═════ TRECHO ESCOLHIDO

Para evitar demissões e fechamento de unidades, a estratégia da indústria tem sido adotar férias coletivas, cortar turnos e suspender a produção. Pátios de montadoras lotados são uma pressão adicional para o presidente Lula, sensível às demandas do setor que o projetou como líder político e em busca de uma agenda positiva para reconquistar o apoio de uma classe média empobrecida, endividada e impaciente. A pergunta que ninguém no governo ousa fazer é como o retorno do carro popular se tornou a resposta para esses problemas, quando ele representa o oposto do que o País precisa para crescer e de desenvolver de forma sustentável.

Ao que tudo indica, relançar o carro popular demandará uma nova rodada de desonerações, como se o setor não acumulasse privilégios tributários há décadas. A mais recente medida que entrou na mesa de negociações é a retomada da cobrança de Imposto de Importação de carros elétricos – aparentemente, há quem acredite que a isenção explica a falta de investimentos na produção desse tipo de veículo em território nacional. Mas é estarrecedor que, para reduzir o custo de aquisição do produto, o governo cogite ir além: autorizar o uso do Fundo de Garantia do Tempo de Serviço (FGTS) como garantia dos financiamentos e retirar itens básicos relacionados a emissões e de segurança dos veículos.

Desde que se instalou no País, há cerca de 70 anos, o setor vive de permanentes subsídios fiscais e de proteção contra a concorrência estrangeira. A indústria automotiva tem todo o direito de fazer lobby junto ao governo para manter esses benefícios, mas cabe ao Executivo distinguir interesses privados de interesses públicos. Afinal, toda intervenção governamental em qualquer setor deve ter uma justificativa, pois ela gera custos e consequências de curto, médio e longo prazos.

Antes de propor mais uma política pública atrelada ao passado, o governo faria bem se avaliasse com coragem e realismo os resultados que programas anteriores, como o Inovar-Auto, do governo Dilma Rousseff, e o Rota 2030, de Michel Temer, trouxeram ao País em termos de eficiência, produtividade, inovação e crescimento. Somam-se a esse contexto as ações do governo com vistas à transição energética, uma agenda que o País tem todas as condições de liderar em termos mundiais. Nesse sentido, qualquer incentivo à aquisição de veículos e ao transporte individual, além do alto custo, representa, no mínimo, uma incoerência.

══════════
═════ DADOS DO CONJUNTO

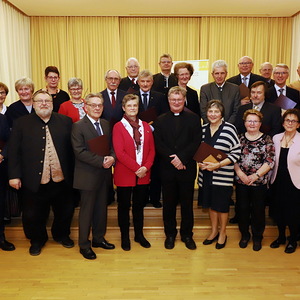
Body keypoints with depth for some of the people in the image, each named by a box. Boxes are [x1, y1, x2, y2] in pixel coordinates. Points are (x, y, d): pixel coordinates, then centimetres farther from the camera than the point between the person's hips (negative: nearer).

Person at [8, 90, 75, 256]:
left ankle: (61, 235, 44)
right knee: (33, 215, 12)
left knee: (65, 212, 16)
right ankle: (37, 240, 39)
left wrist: (72, 172, 0)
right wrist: (14, 175, -7)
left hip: (61, 179, 2)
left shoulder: (65, 121, 2)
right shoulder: (21, 123, -1)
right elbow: (14, 151, -2)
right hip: (34, 181, -1)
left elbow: (72, 148, 2)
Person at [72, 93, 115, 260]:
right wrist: (101, 161, -22)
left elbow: (112, 146, 11)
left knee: (102, 208, 16)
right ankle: (84, 245, 20)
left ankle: (99, 238, 33)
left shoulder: (106, 124, 10)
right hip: (88, 175, -6)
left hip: (104, 174, 6)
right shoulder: (79, 126, -9)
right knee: (87, 211, 5)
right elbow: (80, 152, -17)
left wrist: (112, 158, -11)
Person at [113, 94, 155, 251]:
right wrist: (136, 168, -16)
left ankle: (139, 235, 31)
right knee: (124, 207, 9)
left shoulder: (145, 126, 9)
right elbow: (120, 153, -12)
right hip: (124, 175, -3)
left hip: (144, 174, 4)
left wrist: (146, 167, -10)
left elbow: (151, 150, 5)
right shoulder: (118, 127, -4)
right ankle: (125, 237, 25)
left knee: (139, 206, 15)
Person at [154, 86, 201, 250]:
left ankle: (187, 235, 25)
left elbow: (196, 142, -5)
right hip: (167, 169, 1)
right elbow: (158, 144, -2)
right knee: (168, 203, 10)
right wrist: (172, 159, -15)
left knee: (187, 203, 9)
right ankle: (170, 234, 26)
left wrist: (181, 158, -16)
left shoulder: (194, 119, 4)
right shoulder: (160, 120, 7)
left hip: (187, 168, -1)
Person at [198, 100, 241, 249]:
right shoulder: (203, 129, 5)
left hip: (223, 175, -4)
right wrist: (199, 162, -6)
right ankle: (214, 231, 36)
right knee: (211, 203, 17)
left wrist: (218, 164, -21)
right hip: (206, 174, 5)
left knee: (222, 205, 9)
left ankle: (222, 233, 31)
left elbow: (236, 153, -13)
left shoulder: (229, 128, -11)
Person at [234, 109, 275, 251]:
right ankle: (244, 235, 31)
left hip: (259, 182, -2)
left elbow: (270, 161, -8)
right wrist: (240, 173, -11)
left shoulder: (267, 139, -2)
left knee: (258, 210, 8)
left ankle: (257, 237, 29)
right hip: (241, 181, 2)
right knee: (242, 209, 11)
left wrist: (256, 175, -15)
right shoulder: (239, 138, 4)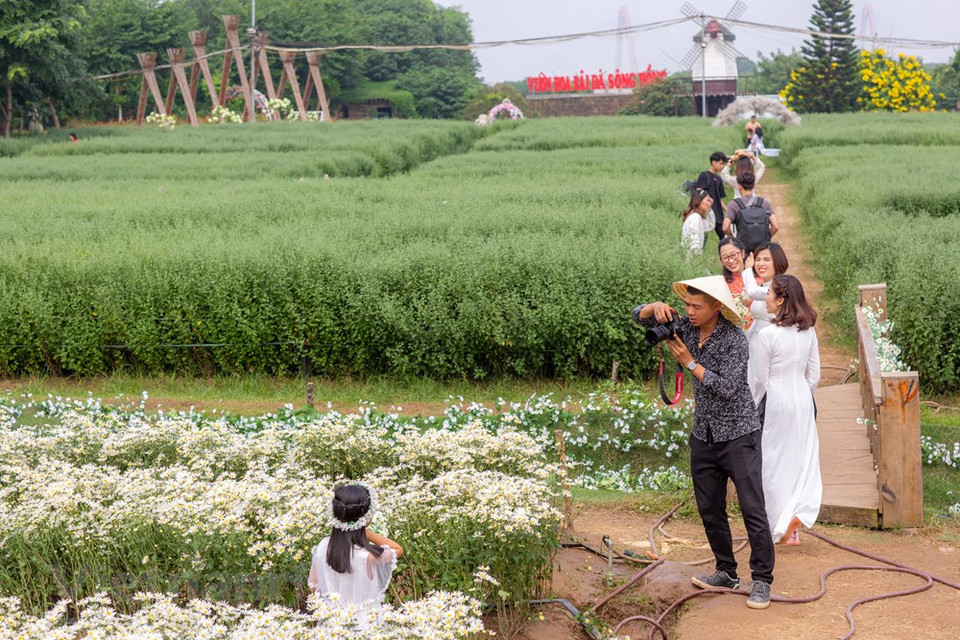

══════════

# O QUE FAZER:
Responda com base no trecho sobre o carro popular:
(a) Que medidas a indústria vem adotando para evitar demissões e fechamento de unidades?
(b) Há quanto tempo o setor automotivo está instalado no País?
(c) Quais programas anteriores o texto cita e de que governos eles são?

# SUA RESPOSTA:
(a) Férias coletivas, corte de turnos e suspensão da produção.
(b) Há cerca de 70 anos.
(c) O Inovar-Auto, do governo Dilma Rousseff, e o Rota 2030, de Michel Temer.